The album opener “Hank” is a surprisingly, but appropriately, industrial-lite song, full of angry couplets about the current American president and the division he stokes. The sentiments and barbs here are nothing new (there is a reference to his “tiny fingers”), but it’s always worth reminding people of this person’s insidious and manipulative nature. “Why put your faith in facts when you can lie?” singer Tim Booth asks, “now every possibility exists in everybody’s mind,” which is an efficiently haunting way to phrase the trouble wrought by the “fake news” phenomenon. The song ends with a vision of an “empire” only being able to prove it once existed by the size of its carbon footprint left behind, a scary possibility at this point. It’s an ear-catching song, and certainly, one that you can enjoy for its catharsis, even if the heavy music on display is not what you expect from a James album.
The rest of the album does not ride such an intense wavelength, but each song does succeed in sustaining the energy of the album. Taken as a whole, Extraordinary Times is a bit too long to listen to at once, but individually each track renews itself with a specific energy and spirit that prevents the album from ever sagging under its own weight.
James has a lot to say about the state of the world right now—specifically the upending of progress in both the U.S. and U.K.—but the way they explore their reactions vary enough in interesting ways throughout most of the album without overwhelming. Every “2018-relevant” song is not an angry blast like “Hank,” nor is it a weeper about how sad everything is. “Heads” starts with a stomping, vaguely militaristic beat that evolves into chaotic noise to reflect the hypocritical claimed greatness of America, complete with Booth singing a purposefully atonal “land of the free” with just enough bite in it. “Many Faces” is a slower, more romance-tinged song. But, rather than repeat the message of “Leviathan,” the closest thing to a pop love song on the album (but which still contains the lyric “before they drop the bomb”), “Many Faces” sings lovingly about the human race. “There’s only one human race” with many faces, Booth reminds us, “but we’re all the same, [and] you got skin in the game.”

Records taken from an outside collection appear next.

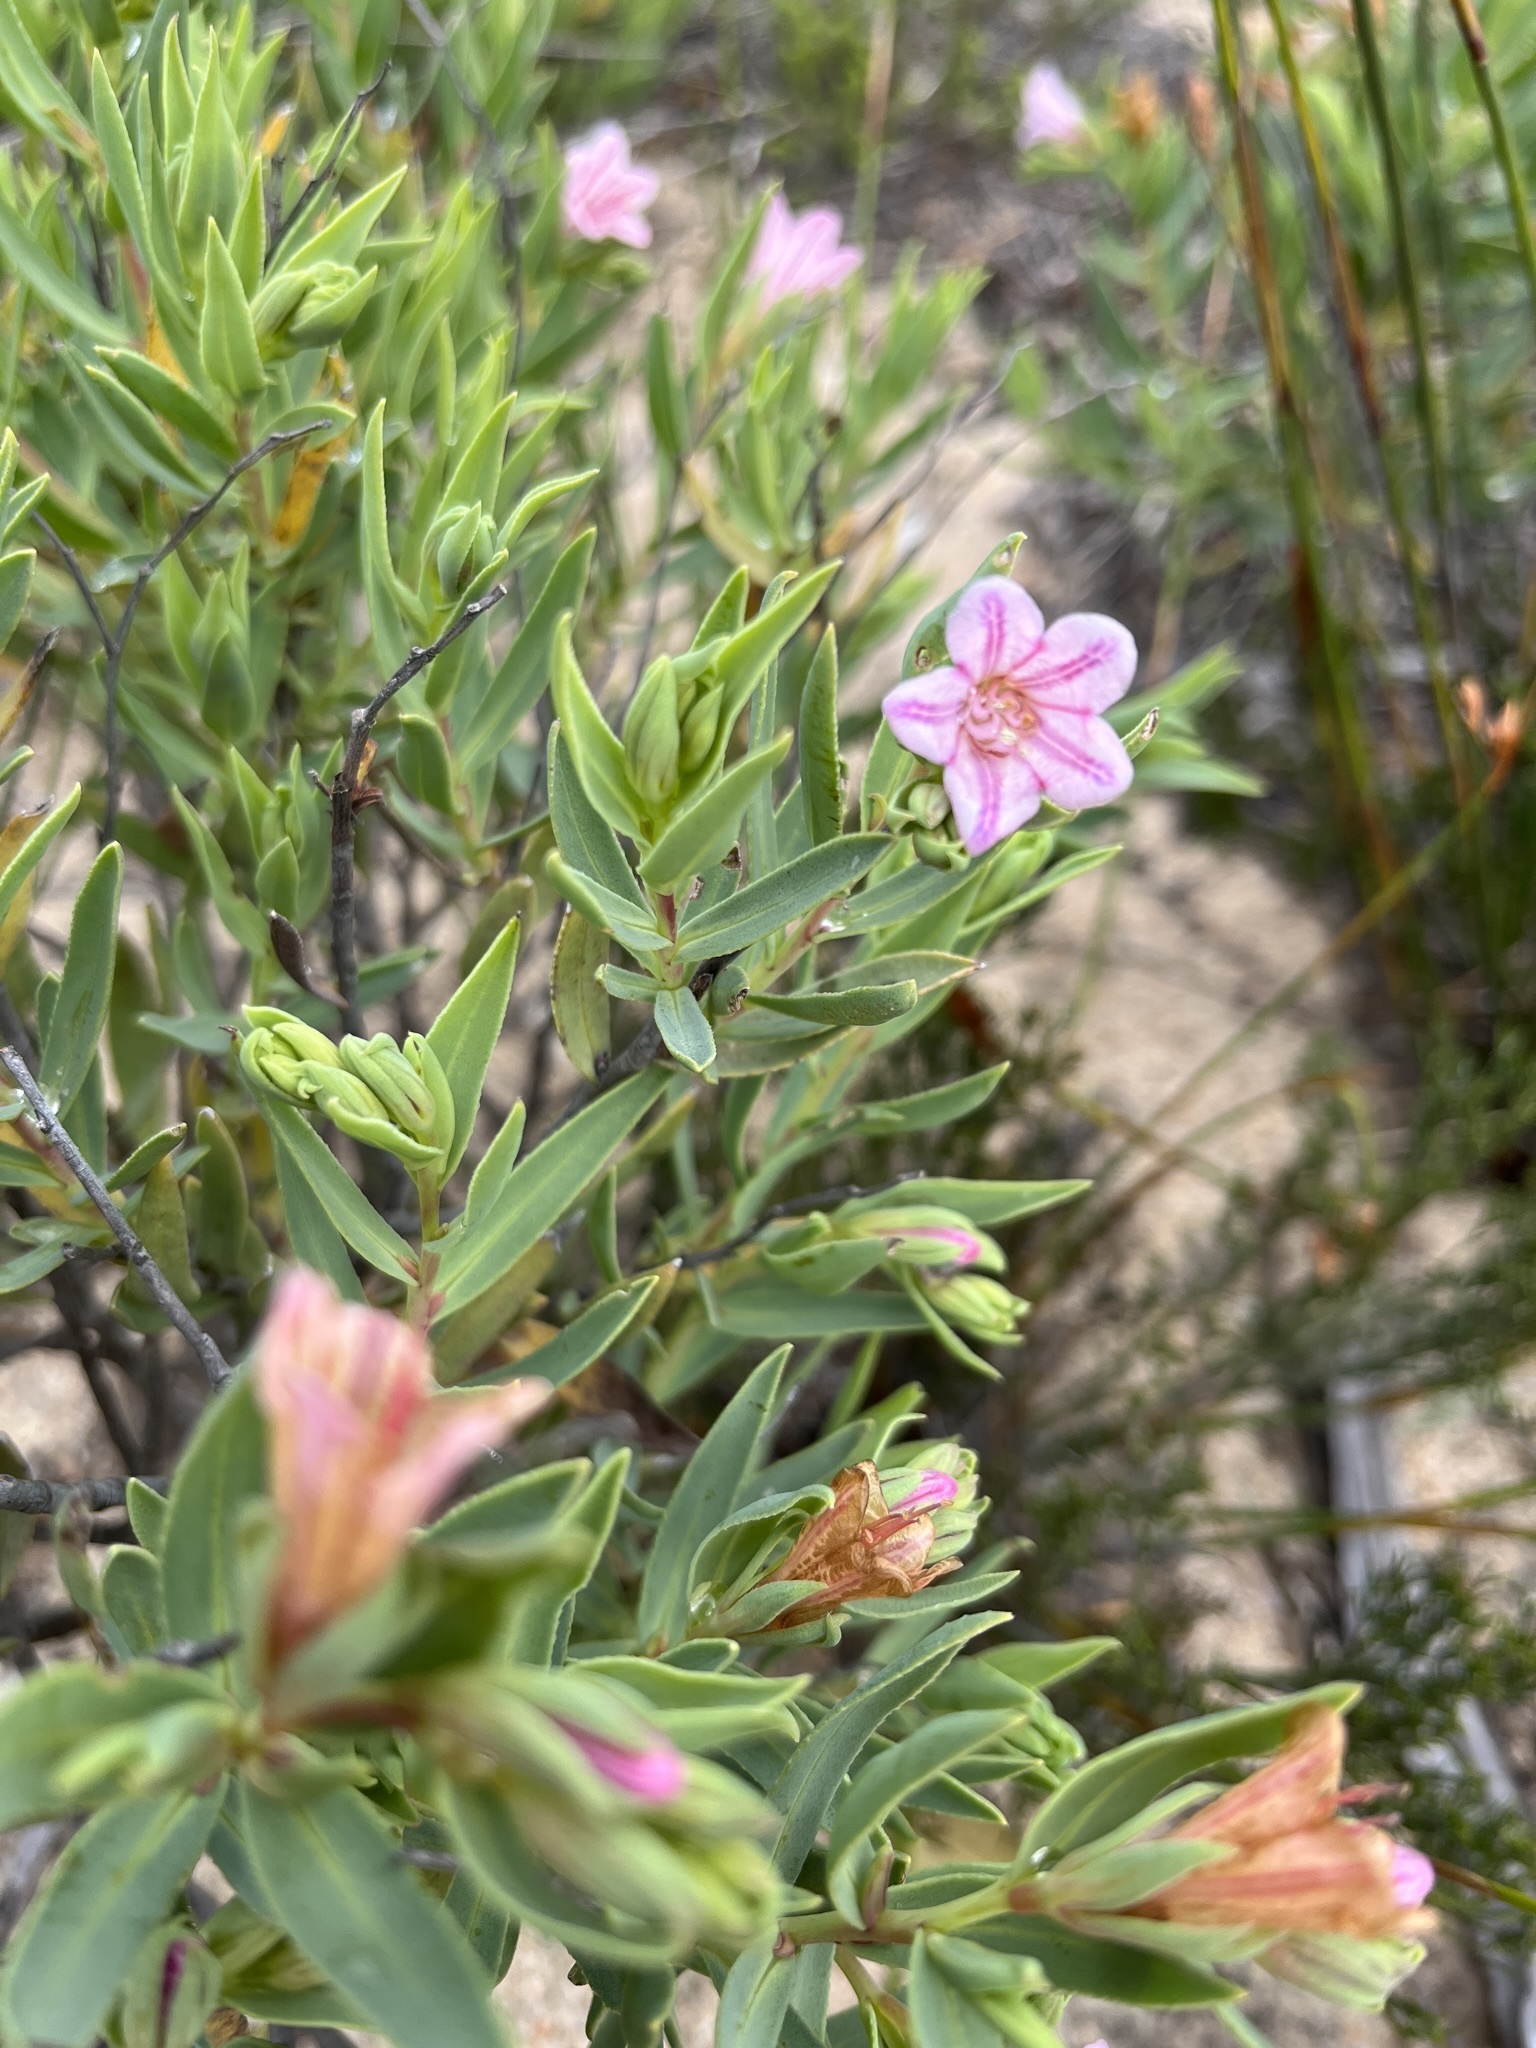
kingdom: Plantae
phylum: Tracheophyta
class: Magnoliopsida
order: Boraginales
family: Boraginaceae
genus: Lobostemon
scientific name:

It’s that mix of frustration with people in power, and anguish over the trajectory we’re riding now, that fills out this album and makes it one of the more relatable “reacting to 2018” albums released recently. It’s so relatable, that there is a track—“How Hard the Day”—that is about surprising yourself with how angry and negative you can be, and are, as a result of steeping yourself in this divisive and negative culture (“rubbing your nose in the dirt,” as the lyrics say).

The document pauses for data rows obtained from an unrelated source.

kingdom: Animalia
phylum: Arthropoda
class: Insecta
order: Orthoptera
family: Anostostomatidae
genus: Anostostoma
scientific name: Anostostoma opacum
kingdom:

Towards the end of the album we move away from the unusual-but—enjoyable industrial influences in the band’s sound, and into songs that feel as though they’ve had a couple grains of ‘90s club beats tossed into them. “Picture of This Place” and “Better Than That,” in particular, feel as though if they were remixed just a bit they could sound like new Prodigy songs. “Hope to Sleep”, on the other hand, reflects the other work of album producer Charlie Andrew with Alt-J. On this track, they create a sound that is reflective of modern English pop-rock bands, and it suits James surprisingly well.
Ultimately, this is an energetic, impassioned output from a band that does not nearly sound as “old” as you might expect them to on their 16th album release.